PASSAGE SHOWN below:
In [11], Iosevich and Rudnev prove that for \(E\subset \mathbb {F}_q^d\) if \(|E|>Cq^{\frac{d+1}{2}}\) for a sufficiently large constant C, then \(\Delta (E)=\mathbb {F}_q\). Note that this result is in parallel to the Falconer result for the subsets of \(\mathbb {R}^d\).

We also define the d- dimensional non-zero volumes of \((d+1)\)-simplices whose vertices are in E by

$$\begin{aligned} V_d(E)=\{det(x^{1}-x^{d+1},\ldots , x^{d}-x^{d+1}): \;x^{j}\in E\}\setminus \{0\}. \end{aligned}$$

The distribution of triangle areas among the points of a subset E of \(\mathbb {F}_q^2\) was studied by Iosevich, Rudnev, and Zhai in [12]. The method uses a point-line incidence theory and the result is the following. If \(E\subset \mathbb {F}_q^2\) with \(|E|>q,\) then \(|V_2(E)|\ge \frac{q-1}{2}\), and the triangles giving at least \(\frac{q-1}{2}\) distinct areas can be chosen such that they share the same base.

In this paper, we turn our attention to the Erdős-Falconer type problems in modules \(\mathbb {Z}_q^d\) over the cyclic rings \(\mathbb {Z}_q\), where \(q=p^l\), p is an odd prime, and prove the following results. Compared to configurations in vector spaces over finite fields, to overcome the difficulties arising from the zero divisors in these cyclic rings, an extra arithmetical machinery is developed.
End of PASSAGE SHOWN.
AVAILABLE RECORDS below:
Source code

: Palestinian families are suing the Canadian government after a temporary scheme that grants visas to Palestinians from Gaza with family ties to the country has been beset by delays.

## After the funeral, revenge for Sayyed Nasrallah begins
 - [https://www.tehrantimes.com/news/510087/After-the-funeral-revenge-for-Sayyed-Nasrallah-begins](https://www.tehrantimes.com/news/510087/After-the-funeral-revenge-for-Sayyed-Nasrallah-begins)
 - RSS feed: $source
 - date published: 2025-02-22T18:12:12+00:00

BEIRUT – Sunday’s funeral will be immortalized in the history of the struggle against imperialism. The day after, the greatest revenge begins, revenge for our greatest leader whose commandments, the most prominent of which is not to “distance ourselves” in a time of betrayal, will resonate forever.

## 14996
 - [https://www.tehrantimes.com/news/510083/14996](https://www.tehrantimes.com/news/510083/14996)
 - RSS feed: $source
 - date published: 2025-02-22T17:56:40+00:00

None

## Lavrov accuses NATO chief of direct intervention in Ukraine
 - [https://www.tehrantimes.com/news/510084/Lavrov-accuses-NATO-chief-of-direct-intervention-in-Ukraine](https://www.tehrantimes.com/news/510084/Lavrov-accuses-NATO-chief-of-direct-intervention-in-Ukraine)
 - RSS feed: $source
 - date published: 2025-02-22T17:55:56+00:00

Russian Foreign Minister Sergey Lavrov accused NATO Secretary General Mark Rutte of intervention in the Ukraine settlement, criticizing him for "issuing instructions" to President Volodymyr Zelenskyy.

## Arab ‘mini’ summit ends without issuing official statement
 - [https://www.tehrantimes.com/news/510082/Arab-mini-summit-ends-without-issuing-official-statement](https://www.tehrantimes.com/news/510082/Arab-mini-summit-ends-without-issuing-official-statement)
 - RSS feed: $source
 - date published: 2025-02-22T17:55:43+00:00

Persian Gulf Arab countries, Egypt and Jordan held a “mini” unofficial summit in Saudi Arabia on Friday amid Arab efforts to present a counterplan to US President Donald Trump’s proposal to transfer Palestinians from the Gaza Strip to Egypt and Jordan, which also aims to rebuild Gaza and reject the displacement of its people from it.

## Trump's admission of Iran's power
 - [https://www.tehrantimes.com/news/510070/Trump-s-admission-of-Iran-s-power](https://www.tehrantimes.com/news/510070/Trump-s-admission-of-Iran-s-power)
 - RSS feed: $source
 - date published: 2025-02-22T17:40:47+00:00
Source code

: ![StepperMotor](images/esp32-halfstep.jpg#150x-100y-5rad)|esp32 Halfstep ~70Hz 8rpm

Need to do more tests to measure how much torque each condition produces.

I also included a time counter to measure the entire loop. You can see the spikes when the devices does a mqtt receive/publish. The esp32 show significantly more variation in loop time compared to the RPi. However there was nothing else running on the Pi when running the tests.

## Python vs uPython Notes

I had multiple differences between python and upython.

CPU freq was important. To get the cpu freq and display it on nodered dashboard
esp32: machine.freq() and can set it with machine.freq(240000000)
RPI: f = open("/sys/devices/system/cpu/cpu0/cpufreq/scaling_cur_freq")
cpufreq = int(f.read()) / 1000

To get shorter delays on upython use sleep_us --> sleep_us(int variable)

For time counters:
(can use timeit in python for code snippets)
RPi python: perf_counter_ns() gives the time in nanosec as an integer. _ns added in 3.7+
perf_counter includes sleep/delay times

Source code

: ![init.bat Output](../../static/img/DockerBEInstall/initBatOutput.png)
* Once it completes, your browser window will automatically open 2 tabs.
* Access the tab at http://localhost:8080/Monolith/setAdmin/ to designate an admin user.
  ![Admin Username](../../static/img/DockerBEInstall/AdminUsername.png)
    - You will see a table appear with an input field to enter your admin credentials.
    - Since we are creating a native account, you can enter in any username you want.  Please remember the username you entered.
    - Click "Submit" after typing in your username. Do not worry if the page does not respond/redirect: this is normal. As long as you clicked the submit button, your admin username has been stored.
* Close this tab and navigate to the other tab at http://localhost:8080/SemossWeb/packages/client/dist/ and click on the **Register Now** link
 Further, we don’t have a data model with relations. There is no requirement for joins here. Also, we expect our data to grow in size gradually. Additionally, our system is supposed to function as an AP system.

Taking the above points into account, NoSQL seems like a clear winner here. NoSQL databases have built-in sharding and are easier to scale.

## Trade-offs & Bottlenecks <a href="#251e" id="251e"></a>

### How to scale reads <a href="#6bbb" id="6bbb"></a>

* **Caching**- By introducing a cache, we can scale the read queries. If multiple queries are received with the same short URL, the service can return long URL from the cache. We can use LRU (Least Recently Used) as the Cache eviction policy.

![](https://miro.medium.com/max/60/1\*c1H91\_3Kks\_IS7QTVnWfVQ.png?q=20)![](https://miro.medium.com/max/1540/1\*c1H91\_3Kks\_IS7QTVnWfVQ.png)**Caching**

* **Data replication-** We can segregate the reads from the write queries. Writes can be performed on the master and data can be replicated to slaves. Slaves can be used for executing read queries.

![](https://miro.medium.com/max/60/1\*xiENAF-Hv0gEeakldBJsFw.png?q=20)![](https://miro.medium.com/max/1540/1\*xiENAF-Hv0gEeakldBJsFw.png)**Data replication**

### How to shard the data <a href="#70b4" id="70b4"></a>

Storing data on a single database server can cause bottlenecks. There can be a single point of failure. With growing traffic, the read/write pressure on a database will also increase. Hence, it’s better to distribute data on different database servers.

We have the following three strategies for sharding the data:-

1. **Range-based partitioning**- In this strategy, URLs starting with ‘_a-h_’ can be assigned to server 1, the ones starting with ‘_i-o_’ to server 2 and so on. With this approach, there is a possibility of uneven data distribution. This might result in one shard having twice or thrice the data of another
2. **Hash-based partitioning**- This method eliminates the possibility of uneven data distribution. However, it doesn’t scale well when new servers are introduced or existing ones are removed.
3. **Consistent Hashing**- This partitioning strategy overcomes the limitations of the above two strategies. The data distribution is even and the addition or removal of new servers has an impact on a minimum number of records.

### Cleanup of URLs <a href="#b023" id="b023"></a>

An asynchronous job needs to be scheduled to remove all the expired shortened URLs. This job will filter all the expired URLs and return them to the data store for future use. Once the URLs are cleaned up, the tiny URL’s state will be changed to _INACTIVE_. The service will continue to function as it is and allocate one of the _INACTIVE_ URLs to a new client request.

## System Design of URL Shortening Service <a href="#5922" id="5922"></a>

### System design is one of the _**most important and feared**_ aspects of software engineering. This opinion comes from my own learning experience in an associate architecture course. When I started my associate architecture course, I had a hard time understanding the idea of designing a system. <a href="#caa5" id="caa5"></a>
End of AVAILABLE RECORDS.
:: ASSIGNED TASK 1 ::
Answer these questions from the passage on Erdős-Falconer type problems:
(a) According to Iosevich and Rudnev, how large must |E| be for Δ(E) to equal all of F_q?
(b) What method did Iosevich, Rudnev, and Zhai use to study triangle areas in F_q^2?
(c) In the modules Z_q^d considered in this paper, what is q?
:: ASSIGNED TASK 2 ::
From the rows, please output as a JSON list of strings the lines starting at the line that has "## Trade-offs &" and stopping after the line that has "3. **Consistent Hashing**- This", one string per line, with blank lines left out.

:: RESPONSE AREA 1 ::
(a) |E| must exceed Cq^((d+1)/2) for a sufficiently large constant C.
(b) A point-line incidence theory.
(c) q = p^l, where p is an odd prime.

:: RESPONSE AREA 2 ::
[
  "## Trade-offs & Bottlenecks <a href=\"#251e\" id=\"251e\"></a>",
  "### How to scale reads <a href=\"#6bbb\" id=\"6bbb\"></a>",
  "* **Caching**- By introducing a cache, we can scale the read queries. If multiple queries are received with the same short URL, the service can return long URL from the cache. We can use LRU (Least Recently Used) as the Cache eviction policy.",
  "![](https://miro.medium.com/max/60/1\\*c1H91\\_3Kks\\_IS7QTVnWfVQ.png?q=20)![](https://miro.medium.com/max/1540/1\\*c1H91\\_3Kks\\_IS7QTVnWfVQ.png)**Caching**",
  "* **Data replication-** We can segregate the reads from the write queries. Writes can be performed on the master and data can be replicated to slaves. Slaves can be used for executing read queries.",
  "![](https://miro.medium.com/max/60/1\\*xiENAF-Hv0gEeakldBJsFw.png?q=20)![](https://miro.medium.com/max/1540/1\\*xiENAF-Hv0gEeakldBJsFw.png)**Data replication**",
  "### How to shard the data <a href=\"#70b4\" id=\"70b4\"></a>",
  "Storing data on a single database server can cause bottlenecks. There can be a single point of failure. With growing traffic, the read/write pressure on a database will also increase. Hence, it’s better to distribute data on different database servers.",
  "We have the following three strategies for sharding the data:-",
  "1. **Range-based partitioning**- In this strategy, URLs starting with ‘_a-h_’ can be assigned to server 1, the ones starting with ‘_i-o_’ to server 2 and so on. With this approach, there is a possibility of uneven data distribution. This might result in one shard having twice or thrice the data of another",
  "2. **Hash-based partitioning**- This method eliminates the possibility of uneven data distribution. However, it doesn’t scale well when new servers are introduced or existing ones are removed.",
  "3. **Consistent Hashing**- This partitioning strategy overcomes the limitations of the above two strategies. The data distribution is even and the addition or removal of new servers has an impact on a minimum number of records."
]